You must accept that whatever experience your past has brought to you, this is now over and never to return! If something triggers you, make sure to communicate this to your partner, as otherwise he will never know why, at times, you may be overreacting or behaving differently. Accept that your partner offers you a place of safety and comfort. Remember, together is better! 🙂
#3 Failing to show your true emotions
This one is quite common. What I mean by this is, that too often, I observe young and also elderly couples who never really talk to each other openly. As we know, communication is like oxygen to a relationship. Without it, it dies. Very quickly. So whatever lies on your heart, don’t be afraid to tell your partner. Even if you feel like you might be embarrassed a little, keep in mind that both of you have chosen to be together because you have fallen in love with each other. And one of the key components of love is to appreciate your partner and always be there for them. By hiding your true emotions, your partner will very quickly begin to notice that something simply isn’t right. Continuing to hide your emotions, your partner will begin to question his approach to the relationship, which in turn, will make things even worse. So keep in mind, to always show what you really feel, as this will give both of you clarity… and clarity is power.
What To DO
#1 Reflect upon your relationship
Especially, when you’re still young and going to university, life can often bring about quick changes to either you or your partner. Perhaps one of you decide to study in another country, or travel the world, or move to another country with their family. Make sure to regularly reflect upon your relationship! Sit down with your partner and talk about your future together! What are your expectations of each other? What are your plans? What do you imagine your future to be like? These are all questions that shape the direction of your life. Thus you will not only let your partner know what you truly value, but will also allow both of you to know how much ‘potential’ there is for both of you to seek a long-term future together.
#2 Put yourself in their shoes
Empathy! Every now and then, it is inevitable to put ourself in the shoes of our partner and try and imagine how they currently feel. Not because we may suspect them to feel a little sad at some time, but simply because this is part of showing that we truly care about their well-being. It’s simply part being a warm-hearted person and giving your partner the feeling that you care about them and that they never have to be ashamed or think twice before speaking to you about something that may lie on their heart. The real value of empathy? It allows you to form a stronger bond between both of you and most importantly, allows the one thing to emerge that is the key to a real and healthy relationship. Trust.

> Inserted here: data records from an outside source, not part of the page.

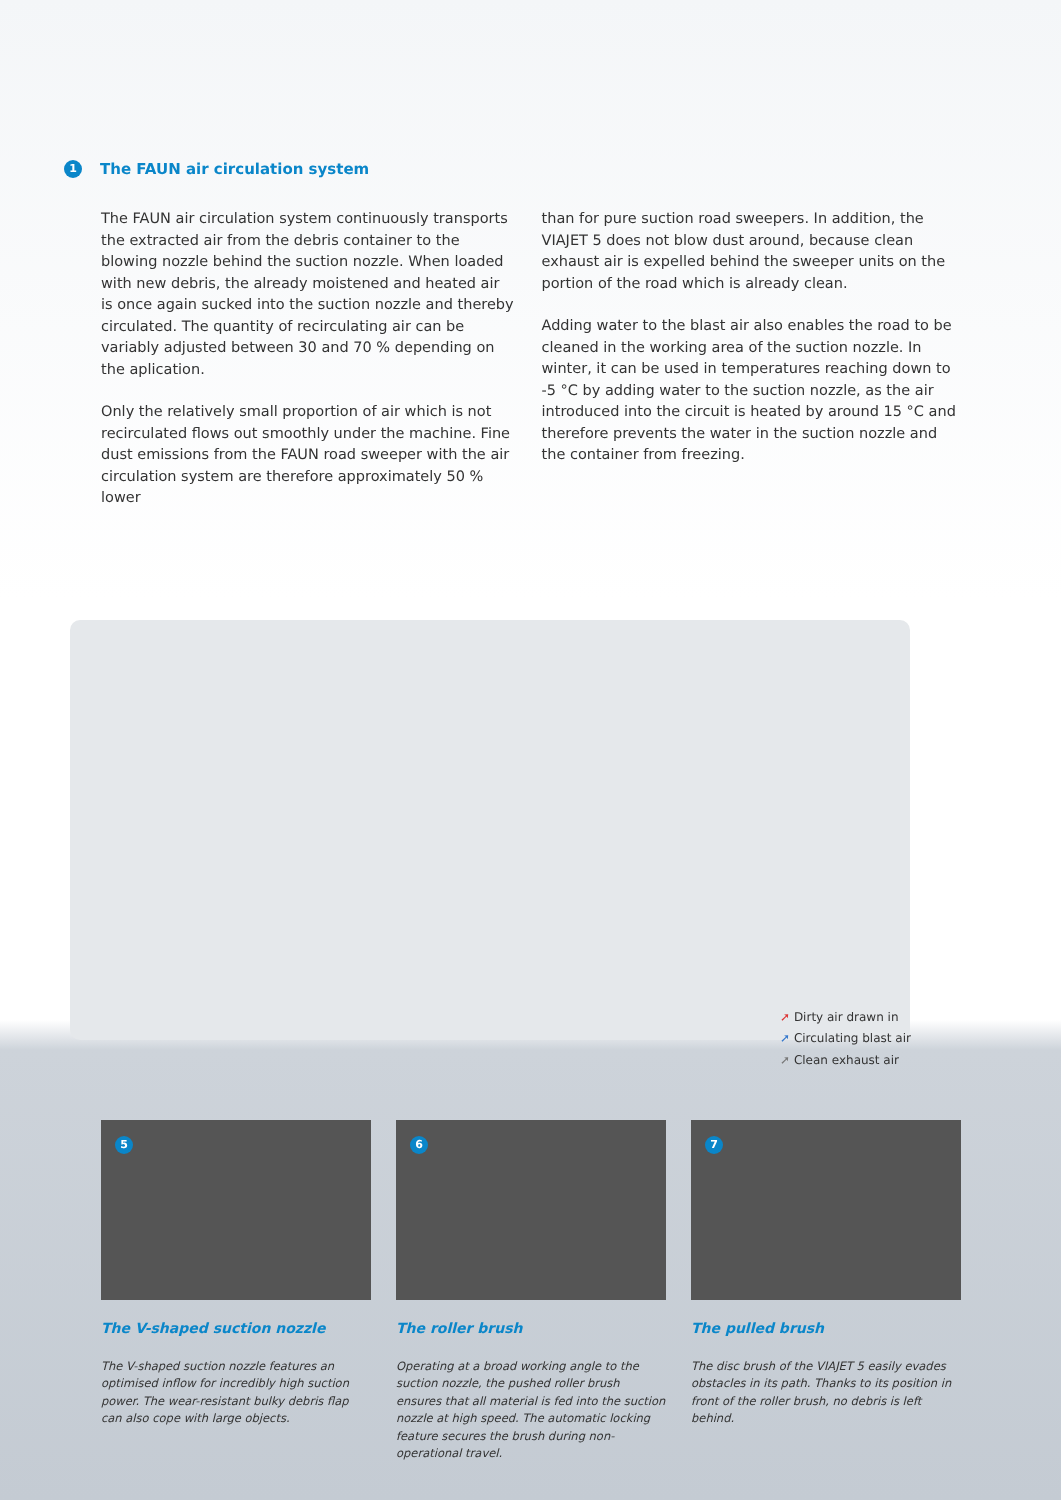1 The FAUN air circulation system
The FAUN air circulation system continuously transports the extracted air from the debris container to the blowing nozzle behind the suction nozzle. When loaded with new debris, the already moistened and heated air is once again sucked into the suction nozzle and thereby circulated. The quantity of recirculating air can be variably adjusted between 30 and 70 % depending on the aplication.
Only the relatively small proportion of air which is not recirculated flows out smoothly under the machine. Fine dust emissions from the FAUN road sweeper with the air circulation system are therefore approximately 50 % lower
than for pure suction road sweepers. In addition, the VIAJET 5 does not blow dust around, because clean exhaust air is expelled behind the sweeper units on the portion of the road which is already clean.
Adding water to the blast air also enables the road to be cleaned in the working area of the suction nozzle. In winter, it can be used in temperatures reaching down to -5 °C by adding water to the suction nozzle, as the air introduced into the circuit is heated by around 15 °C and therefore prevents the water in the suction nozzle and the container from freezing.
➚ Dirty air drawn in
➚ Circulating blast air
➚ Clean exhaust air
5
The V-shaped suction nozzle
The V-shaped suction nozzle features an optimised inflow for incredibly high suction power. The wear-resistant bulky debris flap can also cope with large objects.
6
The roller brush
Operating at a broad working angle to the suction nozzle, the pushed roller brush ensures that all material is fed into the suction nozzle at high speed. The automatic locking feature secures the brush during non-operational travel.
7
The pulled brush
The disc brush of the VIAJET 5 easily evades obstacles in its path. Thanks to its position in front of the roller brush, no debris is left behind.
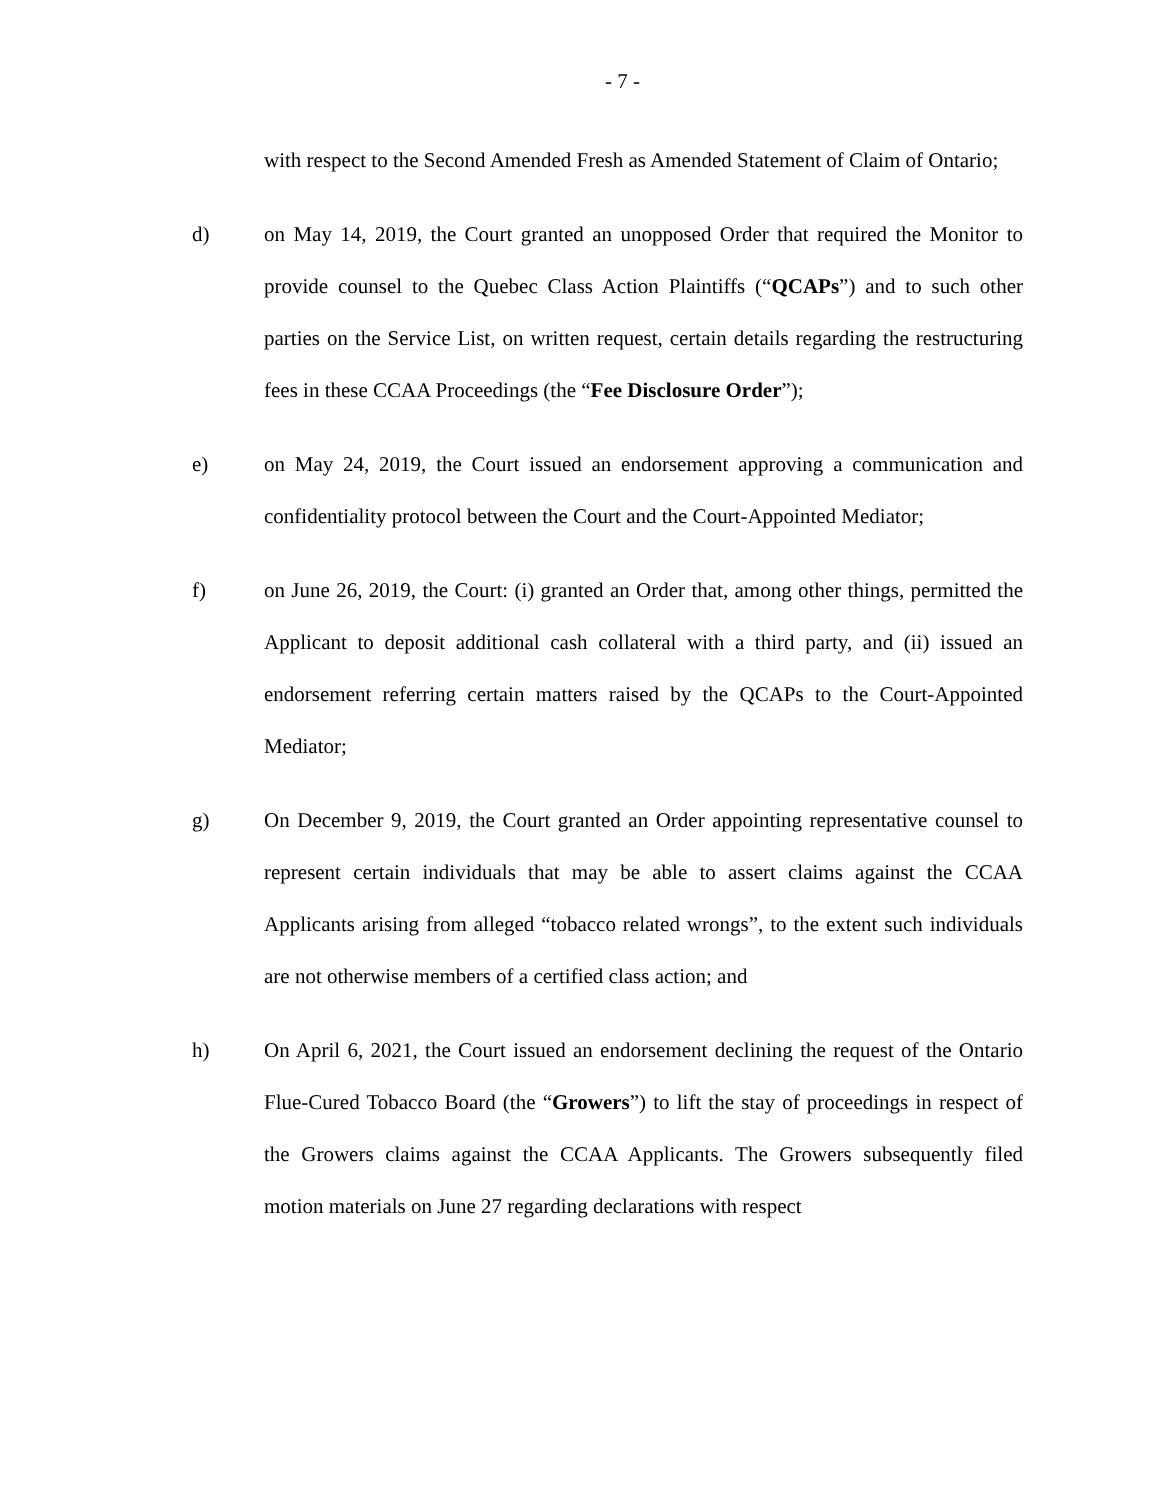- 7 -
with respect to the Second Amended Fresh as Amended Statement of Claim of Ontario;
d) on May 14, 2019, the Court granted an unopposed Order that required the Monitor to provide counsel to the Quebec Class Action Plaintiffs (“QCAPs”) and to such other parties on the Service List, on written request, certain details regarding the restructuring fees in these CCAA Proceedings (the “Fee Disclosure Order”);
e) on May 24, 2019, the Court issued an endorsement approving a communication and confidentiality protocol between the Court and the Court-Appointed Mediator;
f) on June 26, 2019, the Court: (i) granted an Order that, among other things, permitted the Applicant to deposit additional cash collateral with a third party, and (ii) issued an endorsement referring certain matters raised by the QCAPs to the Court-Appointed Mediator;
g) On December 9, 2019, the Court granted an Order appointing representative counsel to represent certain individuals that may be able to assert claims against the CCAA Applicants arising from alleged “tobacco related wrongs”, to the extent such individuals are not otherwise members of a certified class action; and
h) On April 6, 2021, the Court issued an endorsement declining the request of the Ontario Flue-Cured Tobacco Board (the “Growers”) to lift the stay of proceedings in respect of the Growers claims against the CCAA Applicants. The Growers subsequently filed motion materials on June 27 regarding declarations with respect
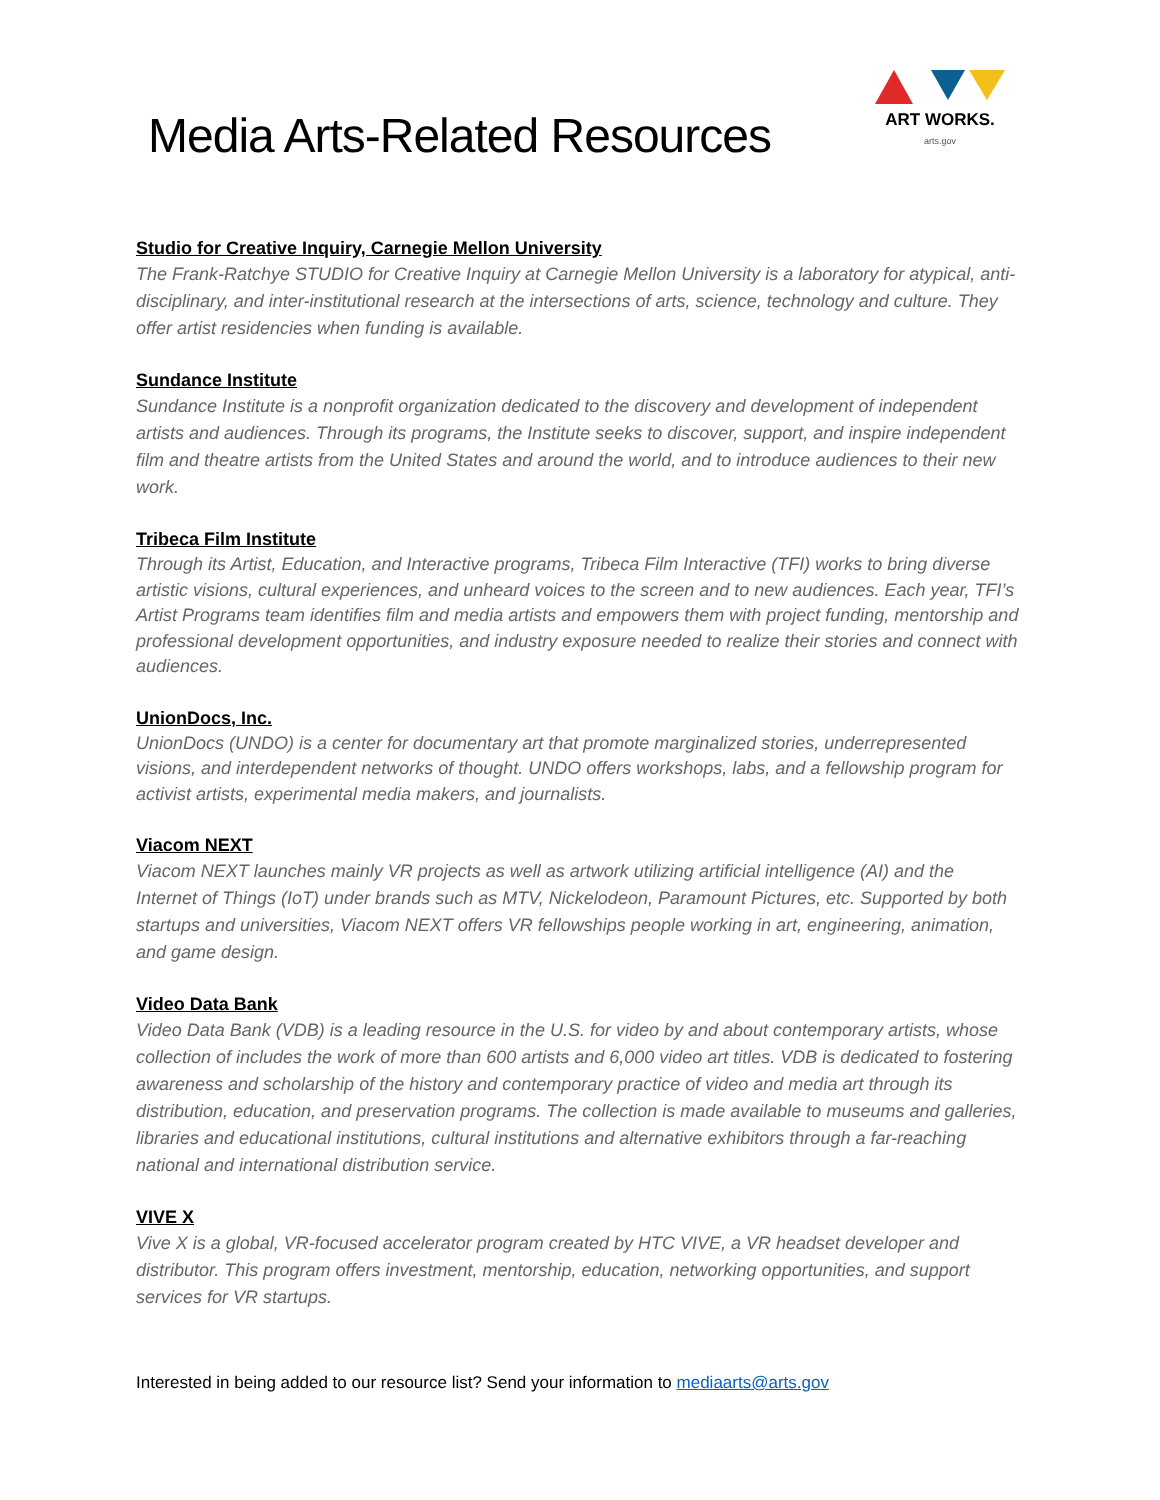Media Arts-Related Resources
ART WORKS.
arts.gov
Studio for Creative Inquiry, Carnegie Mellon University
The Frank-Ratchye STUDIO for Creative Inquiry at Carnegie Mellon University is a laboratory for atypical, anti-disciplinary, and inter-institutional research at the intersections of arts, science, technology and culture. They offer artist residencies when funding is available.
Sundance Institute
Sundance Institute is a nonprofit organization dedicated to the discovery and development of independent artists and audiences. Through its programs, the Institute seeks to discover, support, and inspire independent film and theatre artists from the United States and around the world, and to introduce audiences to their new work.
Tribeca Film Institute
Through its Artist, Education, and Interactive programs, Tribeca Film Interactive (TFI) works to bring diverse artistic visions, cultural experiences, and unheard voices to the screen and to new audiences. Each year, TFI’s Artist Programs team identifies film and media artists and empowers them with project funding, mentorship and professional development opportunities, and industry exposure needed to realize their stories and connect with audiences.
UnionDocs, Inc.
UnionDocs (UNDO) is a center for documentary art that promote marginalized stories, underrepresented visions, and interdependent networks of thought. UNDO offers workshops, labs, and a fellowship program for activist artists, experimental media makers, and journalists.
Viacom NEXT
Viacom NEXT launches mainly VR projects as well as artwork utilizing artificial intelligence (AI) and the Internet of Things (IoT) under brands such as MTV, Nickelodeon, Paramount Pictures, etc. Supported by both startups and universities, Viacom NEXT offers VR fellowships people working in art, engineering, animation, and game design.
Video Data Bank
Video Data Bank (VDB) is a leading resource in the U.S. for video by and about contemporary artists, whose collection of includes the work of more than 600 artists and 6,000 video art titles. VDB is dedicated to fostering awareness and scholarship of the history and contemporary practice of video and media art through its distribution, education, and preservation programs. The collection is made available to museums and galleries, libraries and educational institutions, cultural institutions and alternative exhibitors through a far-reaching national and international distribution service.
VIVE X
Vive X is a global, VR-focused accelerator program created by HTC VIVE, a VR headset developer and distributor. This program offers investment, mentorship, education, networking opportunities, and support services for VR startups.
Interested in being added to our resource list? Send your information to mediaarts@arts.gov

Recent psychological research on relationships has shown that when both partners give each other more autonomy, these report on being in a more satisfying and happy relationship. In other words, running after your partner every minute is the best way to chase them right out of your life. Do be your own master! Don’t put faith into your partner in expecting to make you a happy person! That way you’re training to yourself to be reactive to another person and allow your mental and emotional state to depend on their actions. Give each other freedom and allow each other to do your own thing at times. This will not only make things more ‘interesting’ in the long run but also makes you even more exited every time you see them!
Take-home message. These six simple tips are based on aspects that may not always be so obvious in every relationship. And that’s exactly why we decided to write about them as it is often the little things in life that bring about the biggest outcomes.